The cycle was kept alive because of the boom times in the auto industry. Then the gas crisis of the 1970s put an end to that, as General Motors, Ford, American Motors, and Chrysler all struggled with market changes.
Race issues became politically dominant. Mayor Coleman Young was considered a leading African American progressive when he became leader of Detroit in 1974. But from the start, he was one of the main race-baiters of the Democrat Party, and blamed many of the ills of the city on the rich, white upper class. (Among black leaders at the time, the claim was widespread that whites were conspiring to drown blacks in drugs, and thereby “keep the black man down.”)
In his inaugural address, the mayor stated, “I issue a warning to all those pushers, to all rip-off artists, to all muggers: It’s time to leave Detroit; hit Eight Mile Road [the traditional demarcation of 'Black' Detroit and the 'white' rich suburbs to the north]. And I don’t give a damn if they are black or white, or if they wear Superfly suits or blue uniforms with silver badges. Hit the road.”
Many mark it as the moment at which whites became uneasy in the city of Detroit, a sentiment that further stimulated the “white flight” that had begun with the race riots of 1967. This process ultimately drove much of the city’s intellectual and financial capital into the suburbs, and largely segregated the metropolitan area.

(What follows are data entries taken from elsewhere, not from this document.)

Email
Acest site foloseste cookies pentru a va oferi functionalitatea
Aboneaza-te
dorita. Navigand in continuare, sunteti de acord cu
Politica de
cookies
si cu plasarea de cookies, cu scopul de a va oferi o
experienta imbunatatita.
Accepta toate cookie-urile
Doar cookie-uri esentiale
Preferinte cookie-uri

Almost nothing can be done in the city without union oversight
As the city started hemorrhaging money, how did it react? First, it increased local taxes up to the constitutional limit within Michigan: To this day, Detroit has the highest tax rates in the state. It increased union protections to the maximum; almost nothing can be done in the city without union oversight. And, as noted above, it refused to scale back city services, despite a bloated bureaucracy whose size could no longer match the small population.
Detroit is now a largely abandoned city. There are approximately 78,000 vacant structures. Approximately 38,000 are considered dangerous. The population will likely drop below 700,000 in the next census. Large swathes of the city are completely empty. (This has become so much of a problem that the city recently tried to relocate individuals in sparse areas in order to restructure city services in a way that made some fiscal sense. But many of the residents refused to move, even when given new homes.)